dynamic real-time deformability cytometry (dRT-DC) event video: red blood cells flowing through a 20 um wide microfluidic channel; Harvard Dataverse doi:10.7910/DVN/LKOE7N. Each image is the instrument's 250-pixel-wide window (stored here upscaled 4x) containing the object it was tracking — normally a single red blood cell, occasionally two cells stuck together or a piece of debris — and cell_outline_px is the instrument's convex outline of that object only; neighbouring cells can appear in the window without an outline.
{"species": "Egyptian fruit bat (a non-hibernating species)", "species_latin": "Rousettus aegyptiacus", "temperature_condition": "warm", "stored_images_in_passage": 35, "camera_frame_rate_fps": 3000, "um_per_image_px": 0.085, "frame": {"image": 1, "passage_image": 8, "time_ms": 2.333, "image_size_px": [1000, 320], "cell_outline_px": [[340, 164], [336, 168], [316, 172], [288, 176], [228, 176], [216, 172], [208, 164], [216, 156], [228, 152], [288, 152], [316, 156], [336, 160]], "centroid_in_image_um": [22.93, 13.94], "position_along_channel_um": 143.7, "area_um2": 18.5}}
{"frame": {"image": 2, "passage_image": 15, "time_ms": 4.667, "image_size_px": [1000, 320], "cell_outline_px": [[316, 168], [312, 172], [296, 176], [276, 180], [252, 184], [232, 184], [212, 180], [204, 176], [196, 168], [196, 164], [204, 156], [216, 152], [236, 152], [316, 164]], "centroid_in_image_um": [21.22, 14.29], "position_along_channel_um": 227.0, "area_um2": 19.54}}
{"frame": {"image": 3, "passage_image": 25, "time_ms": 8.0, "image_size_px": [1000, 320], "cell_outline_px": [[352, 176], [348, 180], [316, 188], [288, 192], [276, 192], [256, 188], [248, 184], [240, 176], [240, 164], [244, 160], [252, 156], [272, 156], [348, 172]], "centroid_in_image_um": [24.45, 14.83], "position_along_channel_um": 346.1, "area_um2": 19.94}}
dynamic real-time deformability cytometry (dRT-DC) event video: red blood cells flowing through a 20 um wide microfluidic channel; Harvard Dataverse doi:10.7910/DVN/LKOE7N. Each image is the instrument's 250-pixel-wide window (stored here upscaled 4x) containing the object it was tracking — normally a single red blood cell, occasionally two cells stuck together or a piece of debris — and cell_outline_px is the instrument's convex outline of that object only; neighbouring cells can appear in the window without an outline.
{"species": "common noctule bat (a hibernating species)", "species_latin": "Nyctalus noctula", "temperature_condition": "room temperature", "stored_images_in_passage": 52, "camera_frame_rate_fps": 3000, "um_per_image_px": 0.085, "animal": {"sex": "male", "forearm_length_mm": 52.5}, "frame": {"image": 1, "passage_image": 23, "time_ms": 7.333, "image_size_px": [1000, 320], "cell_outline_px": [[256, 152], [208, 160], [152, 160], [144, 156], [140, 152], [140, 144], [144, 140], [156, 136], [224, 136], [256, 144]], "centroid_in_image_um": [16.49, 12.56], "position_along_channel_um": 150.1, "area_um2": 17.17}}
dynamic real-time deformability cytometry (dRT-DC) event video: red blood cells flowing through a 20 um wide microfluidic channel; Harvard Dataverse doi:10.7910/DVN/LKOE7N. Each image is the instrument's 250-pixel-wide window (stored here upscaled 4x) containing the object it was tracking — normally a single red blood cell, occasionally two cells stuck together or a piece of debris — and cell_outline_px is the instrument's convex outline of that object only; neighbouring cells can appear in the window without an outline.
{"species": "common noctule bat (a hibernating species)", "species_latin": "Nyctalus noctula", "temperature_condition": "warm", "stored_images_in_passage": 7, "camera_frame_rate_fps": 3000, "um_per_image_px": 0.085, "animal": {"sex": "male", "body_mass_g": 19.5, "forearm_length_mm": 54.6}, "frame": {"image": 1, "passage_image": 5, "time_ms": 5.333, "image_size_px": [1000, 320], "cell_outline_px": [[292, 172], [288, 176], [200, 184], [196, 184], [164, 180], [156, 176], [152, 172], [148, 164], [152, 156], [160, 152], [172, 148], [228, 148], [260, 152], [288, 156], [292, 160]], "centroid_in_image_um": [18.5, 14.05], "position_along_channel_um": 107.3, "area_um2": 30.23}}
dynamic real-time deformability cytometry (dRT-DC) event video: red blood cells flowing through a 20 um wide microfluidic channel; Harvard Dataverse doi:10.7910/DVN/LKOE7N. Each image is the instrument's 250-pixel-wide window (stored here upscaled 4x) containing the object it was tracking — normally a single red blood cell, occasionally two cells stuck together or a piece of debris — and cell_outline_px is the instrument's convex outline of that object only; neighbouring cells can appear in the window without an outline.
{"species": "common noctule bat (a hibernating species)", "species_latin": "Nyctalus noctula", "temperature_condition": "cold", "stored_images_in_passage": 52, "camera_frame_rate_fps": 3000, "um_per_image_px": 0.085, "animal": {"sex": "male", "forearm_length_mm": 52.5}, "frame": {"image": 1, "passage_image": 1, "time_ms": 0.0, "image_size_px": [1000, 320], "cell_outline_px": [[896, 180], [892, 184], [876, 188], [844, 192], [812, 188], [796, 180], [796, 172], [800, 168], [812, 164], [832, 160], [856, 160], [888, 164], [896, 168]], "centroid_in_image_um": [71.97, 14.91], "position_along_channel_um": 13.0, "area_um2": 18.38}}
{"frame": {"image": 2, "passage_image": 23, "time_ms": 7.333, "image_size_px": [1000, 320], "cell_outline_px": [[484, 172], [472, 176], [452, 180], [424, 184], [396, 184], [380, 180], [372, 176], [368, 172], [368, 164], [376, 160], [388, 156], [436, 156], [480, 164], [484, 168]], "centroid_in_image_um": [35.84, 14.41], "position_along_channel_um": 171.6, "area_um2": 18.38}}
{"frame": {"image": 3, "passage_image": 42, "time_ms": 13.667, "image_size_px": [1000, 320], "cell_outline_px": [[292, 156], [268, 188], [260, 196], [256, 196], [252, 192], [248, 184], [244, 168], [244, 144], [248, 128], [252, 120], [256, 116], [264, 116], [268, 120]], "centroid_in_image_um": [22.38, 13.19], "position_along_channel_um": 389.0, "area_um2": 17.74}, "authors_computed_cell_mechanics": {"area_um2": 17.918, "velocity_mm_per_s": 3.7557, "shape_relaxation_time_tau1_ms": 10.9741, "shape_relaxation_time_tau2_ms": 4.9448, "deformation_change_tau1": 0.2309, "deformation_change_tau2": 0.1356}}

* * *

- [EXERCISE AIM] Emit the full listing verbatim.

- [RESULT OF THE TASK]
dynamic real-time deformability cytometry (dRT-DC) event video: red blood cells flowing through a 20 um wide microfluidic channel; Harvard Dataverse doi:10.7910/DVN/LKOE7N. Each image is the instrument's 250-pixel-wide window (stored here upscaled 4x) containing the object it was tracking — normally a single red blood cell, occasionally two cells stuck together or a piece of debris — and cell_outline_px is the instrument's convex outline of that object only; neighbouring cells can appear in the window without an outline.
{"species": "Egyptian fruit bat (a non-hibernating species)", "species_latin": "Rousettus aegyptiacus", "temperature_condition": "warm", "stored_images_in_passage": 35, "camera_frame_rate_fps": 3000, "um_per_image_px": 0.085, "frame": {"image": 1, "passage_image": 8, "time_ms": 2.333, "image_size_px": [1000, 320], "cell_outline_px": [[340, 164], [336, 168], [316, 172], [288, 176], [228, 176], [216, 172], [208, 164], [216, 156], [228, 152], [288, 152], [316, 156], [336, 160]], "centroid_in_image_um": [22.93, 13.94], "position_along_channel_um": 143.7, "area_um2": 18.5}}
{"frame": {"image": 2, "passage_image": 15, "time_ms": 4.667, "image_size_px": [1000, 320], "cell_outline_px": [[316, 168], [312, 172], [296, 176], [276, 180], [252, 184], [232, 184], [212, 180], [204, 176], [196, 168], [196, 164], [204, 156], [216, 152], [236, 152], [316, 164]], "centroid_in_image_um": [21.22, 14.29], "position_along_channel_um": 227.0, "area_um2": 19.54}}
{"frame": {"image": 3, "passage_image": 25, "time_ms": 8.0, "image_size_px": [1000, 320], "cell_outline_px": [[352, 176], [348, 180], [316, 188], [288, 192], [276, 192], [256, 188], [248, 184], [240, 176], [240, 164], [244, 160], [252, 156], [272, 156], [348, 172]], "centroid_in_image_um": [24.45, 14.83], "position_along_channel_um": 346.1, "area_um2": 19.94}}
dynamic real-time deformability cytometry (dRT-DC) event video: red blood cells flowing through a 20 um wide microfluidic channel; Harvard Dataverse doi:10.7910/DVN/LKOE7N. Each image is the instrument's 250-pixel-wide window (stored here upscaled 4x) containing the object it was tracking — normally a single red blood cell, occasionally two cells stuck together or a piece of debris — and cell_outline_px is the instrument's convex outline of that object only; neighbouring cells can appear in the window without an outline.
{"species": "common noctule bat (a hibernating species)", "species_latin": "Nyctalus noctula", "temperature_condition": "room temperature", "stored_images_in_passage": 52, "camera_frame_rate_fps": 3000, "um_per_image_px": 0.085, "animal": {"sex": "male", "forearm_length_mm": 52.5}, "frame": {"image": 1, "passage_image": 23, "time_ms": 7.333, "image_size_px": [1000, 320], "cell_outline_px": [[256, 152], [208, 160], [152, 160], [144, 156], [140, 152], [140, 144], [144, 140], [156, 136], [224, 136], [256, 144]], "centroid_in_image_um": [16.49, 12.56], "position_along_channel_um": 150.1, "area_um2": 17.17}}
dynamic real-time deformability cytometry (dRT-DC) event video: red blood cells flowing through a 20 um wide microfluidic channel; Harvard Dataverse doi:10.7910/DVN/LKOE7N. Each image is the instrument's 250-pixel-wide window (stored here upscaled 4x) containing the object it was tracking — normally a single red blood cell, occasionally two cells stuck together or a piece of debris — and cell_outline_px is the instrument's convex outline of that object only; neighbouring cells can appear in the window without an outline.
{"species": "common noctule bat (a hibernating species)", "species_latin": "Nyctalus noctula", "temperature_condition": "warm", "stored_images_in_passage": 7, "camera_frame_rate_fps": 3000, "um_per_image_px": 0.085, "animal": {"sex": "male", "body_mass_g": 19.5, "forearm_length_mm": 54.6}, "frame": {"image": 1, "passage_image": 5, "time_ms": 5.333, "image_size_px": [1000, 320], "cell_outline_px": [[292, 172], [288, 176], [200, 184], [196, 184], [164, 180], [156, 176], [152, 172], [148, 164], [152, 156], [160, 152], [172, 148], [228, 148], [260, 152], [288, 156], [292, 160]], "centroid_in_image_um": [18.5, 14.05], "position_along_channel_um": 107.3, "area_um2": 30.23}}
dynamic real-time deformability cytometry (dRT-DC) event video: red blood cells flowing through a 20 um wide microfluidic channel; Harvard Dataverse doi:10.7910/DVN/LKOE7N. Each image is the instrument's 250-pixel-wide window (stored here upscaled 4x) containing the object it was tracking — normally a single red blood cell, occasionally two cells stuck together or a piece of debris — and cell_outline_px is the instrument's convex outline of that object only; neighbouring cells can appear in the window without an outline.
{"species": "common noctule bat (a hibernating species)", "species_latin": "Nyctalus noctula", "temperature_condition": "cold", "stored_images_in_passage": 52, "camera_frame_rate_fps": 3000, "um_per_image_px": 0.085, "animal": {"sex": "male", "forearm_length_mm": 52.5}, "frame": {"image": 1, "passage_image": 1, "time_ms": 0.0, "image_size_px": [1000, 320], "cell_outline_px": [[896, 180], [892, 184], [876, 188], [844, 192], [812, 188], [796, 180], [796, 172], [800, 168], [812, 164], [832, 160], [856, 160], [888, 164], [896, 168]], "centroid_in_image_um": [71.97, 14.91], "position_along_channel_um": 13.0, "area_um2": 18.38}}
{"frame": {"image": 2, "passage_image": 23, "time_ms": 7.333, "image_size_px": [1000, 320], "cell_outline_px": [[484, 172], [472, 176], [452, 180], [424, 184], [396, 184], [380, 180], [372, 176], [368, 172], [368, 164], [376, 160], [388, 156], [436, 156], [480, 164], [484, 168]], "centroid_in_image_um": [35.84, 14.41], "position_along_channel_um": 171.6, "area_um2": 18.38}}
{"frame": {"image": 3, "passage_image": 42, "time_ms": 13.667, "image_size_px": [1000, 320], "cell_outline_px": [[292, 156], [268, 188], [260, 196], [256, 196], [252, 192], [248, 184], [244, 168], [244, 144], [248, 128], [252, 120], [256, 116], [264, 116], [268, 120]], "centroid_in_image_um": [22.38, 13.19], "position_along_channel_um": 389.0, "area_um2": 17.74}, "authors_computed_cell_mechanics": {"area_um2": 17.918, "velocity_mm_per_s": 3.7557, "shape_relaxation_time_tau1_ms": 10.9741, "shape_relaxation_time_tau2_ms": 4.9448, "deformation_change_tau1": 0.2309, "deformation_change_tau2": 0.1356}}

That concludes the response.